But the payment tool isn’t without its drawbacks: While they allow employees to bypass the process of filling out purchase requests and purchase orders, funneling a transaction through the accounts payable department and reconciling it, p-cards require businesses to hold a certain level of trust with their staff to arm them with company cash.  With the risk of fraud and overspending an ever-presence threat, many companies will revert to requiring their employees to make a purchase with personal funds and expense it for reimbursement.

It’s a strategy that Emburse Co-Founder Roger Gu says holds businesses back from being strategic about how they spend money.

“We always thought it made more sense to do things before money is spent, before an employee is on the hook,” he told PYMNTS in a recent interview. “Technology didn’t historically allow for that.”

Enter: the virtual card.

Elevating The P-Card

Technology today has elevated the traditional p-card tool into a payment solution that supports greater control and transparency to address the biggest roadblocks preventing businesses from making the switch from retroactive employee expense reports to arming professionals with company money.

Gu offered a few ways that technology enables elevated control: a manager can, in real-time, issue a virtual card to an employee to a particular merchant that won’t work with anyone else. They could set spending limits for food or travel, establish time frames for when that spend occurs, nix an employee’s access to a virtual card or combine spending limits across multiple v-cards.

But beyond controlling employee spend, virtual cards have evolved the concept of the p-card into a tool that can address the broader risks of employee fraud and overspend in accounts payable — risks that can come from vendors themselves.

“We just had a case where one of our marketing vendors changed their pricing on us,” Gu said of the way Emburse’s own virtual card technology has addressed this risk. “It increased about 60 percent and we weren’t aware — it’s a SaaS subscription.”

The rise of the Software-as-a-Service model has opened up the doors for service providers to bill customers on a recurring basis, leaving many businesses to “set it and forget it” — and raising the risk that those bills will increase without anyone in an organization noticing. Virtual cards, Gu said, allow businesses to automatically generate a single-use card for that SaaS subscription bill once a month for a particular amount. If that amount increases, the purchase won’t be authorized, immediately bringing the matter to the attention of admin.

Further, he added, a single-use virtual card means that even if a vendor suffers a data breach and credit card details are exposed, hackers wouldn’t be able to use that v-card information to make a purchase for anything other than for what it was intended.

“It provides peace of mind and the certainty of, ‘I know exactly the amount that will be spent,’” he said.

Tech Gaps Remain

For all of its benefits, virtual cards are no perfect, catch-all solution to corporates’ spending challenges.

There are broader issues, like a lack of virtual card acceptance at the point-of-sale that will force an employee to foot the bill. Other vendors, like hotels, may accept virtual cards but still require a business to email or fax that card information for verification purposes. Businesses may also still require workers to retain paper receipts to validate their purchases with finance teams and controllers.

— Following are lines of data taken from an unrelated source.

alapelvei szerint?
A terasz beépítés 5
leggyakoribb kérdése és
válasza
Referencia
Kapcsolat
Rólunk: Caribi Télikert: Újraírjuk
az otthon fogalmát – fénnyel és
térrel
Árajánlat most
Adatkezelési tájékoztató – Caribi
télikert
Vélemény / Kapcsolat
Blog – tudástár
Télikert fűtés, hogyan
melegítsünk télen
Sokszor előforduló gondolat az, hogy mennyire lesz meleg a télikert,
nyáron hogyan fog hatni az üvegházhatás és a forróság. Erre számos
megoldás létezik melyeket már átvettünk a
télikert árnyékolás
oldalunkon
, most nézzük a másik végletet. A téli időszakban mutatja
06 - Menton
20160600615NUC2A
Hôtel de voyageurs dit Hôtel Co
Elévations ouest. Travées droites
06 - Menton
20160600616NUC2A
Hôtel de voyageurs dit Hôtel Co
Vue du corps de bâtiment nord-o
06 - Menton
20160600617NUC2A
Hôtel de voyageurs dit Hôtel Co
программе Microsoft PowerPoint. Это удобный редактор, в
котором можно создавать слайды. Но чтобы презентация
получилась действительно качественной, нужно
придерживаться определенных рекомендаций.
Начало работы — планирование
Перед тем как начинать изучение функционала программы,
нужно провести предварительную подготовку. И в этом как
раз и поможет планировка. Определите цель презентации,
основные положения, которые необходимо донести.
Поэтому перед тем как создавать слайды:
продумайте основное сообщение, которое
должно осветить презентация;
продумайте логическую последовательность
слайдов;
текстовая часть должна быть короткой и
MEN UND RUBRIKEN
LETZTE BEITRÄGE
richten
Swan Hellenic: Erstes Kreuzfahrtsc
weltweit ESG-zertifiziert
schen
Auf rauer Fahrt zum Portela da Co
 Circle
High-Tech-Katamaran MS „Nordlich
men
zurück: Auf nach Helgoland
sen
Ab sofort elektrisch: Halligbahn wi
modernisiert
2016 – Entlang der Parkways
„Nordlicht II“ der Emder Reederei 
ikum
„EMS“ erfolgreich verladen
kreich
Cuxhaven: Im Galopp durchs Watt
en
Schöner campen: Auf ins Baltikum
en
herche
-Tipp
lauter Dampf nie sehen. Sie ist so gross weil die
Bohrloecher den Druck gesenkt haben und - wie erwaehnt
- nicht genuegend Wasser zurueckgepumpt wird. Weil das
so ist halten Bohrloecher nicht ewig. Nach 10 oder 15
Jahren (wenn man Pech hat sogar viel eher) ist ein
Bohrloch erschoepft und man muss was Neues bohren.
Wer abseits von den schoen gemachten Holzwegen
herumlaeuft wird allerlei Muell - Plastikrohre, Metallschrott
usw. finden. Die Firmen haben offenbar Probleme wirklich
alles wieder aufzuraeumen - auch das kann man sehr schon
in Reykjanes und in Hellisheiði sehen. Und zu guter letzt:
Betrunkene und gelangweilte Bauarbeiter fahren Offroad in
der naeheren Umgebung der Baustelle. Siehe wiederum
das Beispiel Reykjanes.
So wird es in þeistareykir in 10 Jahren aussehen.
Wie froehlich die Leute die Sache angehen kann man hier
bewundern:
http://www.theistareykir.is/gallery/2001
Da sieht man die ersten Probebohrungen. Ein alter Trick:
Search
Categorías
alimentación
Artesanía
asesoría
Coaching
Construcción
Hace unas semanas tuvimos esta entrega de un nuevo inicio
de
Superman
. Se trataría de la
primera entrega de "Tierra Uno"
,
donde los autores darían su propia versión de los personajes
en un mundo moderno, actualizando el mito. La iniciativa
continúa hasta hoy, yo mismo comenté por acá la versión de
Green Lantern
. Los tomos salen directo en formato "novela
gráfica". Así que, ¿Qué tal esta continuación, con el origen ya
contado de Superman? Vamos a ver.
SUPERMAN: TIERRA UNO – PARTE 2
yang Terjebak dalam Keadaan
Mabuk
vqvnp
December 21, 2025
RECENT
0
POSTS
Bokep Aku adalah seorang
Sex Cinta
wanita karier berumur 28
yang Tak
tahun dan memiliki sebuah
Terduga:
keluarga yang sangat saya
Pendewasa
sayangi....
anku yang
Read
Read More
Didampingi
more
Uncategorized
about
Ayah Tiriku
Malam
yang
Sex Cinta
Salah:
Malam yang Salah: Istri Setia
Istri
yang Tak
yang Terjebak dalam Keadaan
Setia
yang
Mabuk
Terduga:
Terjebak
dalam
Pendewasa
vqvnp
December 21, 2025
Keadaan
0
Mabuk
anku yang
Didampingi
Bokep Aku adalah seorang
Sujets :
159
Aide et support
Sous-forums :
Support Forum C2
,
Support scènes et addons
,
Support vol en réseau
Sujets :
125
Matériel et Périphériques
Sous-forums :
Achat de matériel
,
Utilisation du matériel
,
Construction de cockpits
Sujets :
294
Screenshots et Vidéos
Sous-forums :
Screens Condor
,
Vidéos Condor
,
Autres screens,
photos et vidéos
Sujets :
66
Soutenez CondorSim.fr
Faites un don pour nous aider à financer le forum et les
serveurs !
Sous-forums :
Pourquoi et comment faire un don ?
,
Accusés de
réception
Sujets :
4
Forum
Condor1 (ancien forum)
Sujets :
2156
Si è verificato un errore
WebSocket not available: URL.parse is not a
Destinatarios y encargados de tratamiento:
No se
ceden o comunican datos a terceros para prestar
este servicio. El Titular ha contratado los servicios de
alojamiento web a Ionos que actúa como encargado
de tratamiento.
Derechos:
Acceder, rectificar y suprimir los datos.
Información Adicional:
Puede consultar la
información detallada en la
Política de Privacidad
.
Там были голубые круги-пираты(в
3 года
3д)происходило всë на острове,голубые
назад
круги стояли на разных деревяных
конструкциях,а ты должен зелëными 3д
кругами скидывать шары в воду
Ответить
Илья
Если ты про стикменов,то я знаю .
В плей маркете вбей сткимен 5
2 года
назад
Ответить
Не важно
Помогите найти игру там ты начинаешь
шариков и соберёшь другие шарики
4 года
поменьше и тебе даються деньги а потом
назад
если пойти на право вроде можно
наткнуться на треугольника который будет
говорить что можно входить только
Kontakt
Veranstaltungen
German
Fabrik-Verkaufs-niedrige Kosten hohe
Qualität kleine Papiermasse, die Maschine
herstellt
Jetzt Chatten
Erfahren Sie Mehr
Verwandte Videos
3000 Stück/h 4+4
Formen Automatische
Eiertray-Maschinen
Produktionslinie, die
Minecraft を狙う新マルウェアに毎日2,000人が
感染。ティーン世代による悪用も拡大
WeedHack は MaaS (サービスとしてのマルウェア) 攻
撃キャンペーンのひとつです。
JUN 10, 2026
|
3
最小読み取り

And while virtual cards arm businesses with a trove of spend data to analyze, categorization of that data remains a challenge.

Gu offered the example of a professional going out to lunch and paying with a v-card.

“Even with all of the artificial intelligence we have today, how does a software tool know what the lunch was for?” he said. “Was it a client lunch, a lunch for team morale or a partner lunch?”

Each of these scenarios would be categorized in different way. Emburse’s solution to this conundrum is to process transactions itself to be able to identify transactions as they occur — as opposed to other solutions, Gu noted, that are not aware that a transaction occurred until a day or two later. This function allows for the Emburse platform to prompt an employee to categorize the spend on the spot: the technology may not know exactly what the lunch was for, but AI today is sophisticated enough to assume it was one of those three options.

The virtual card is not a silver bullet. But as technology continues to evolve, so will the virtual card’s ability to embrace automation, intelligent technology, and integration into other platforms across the enterprise.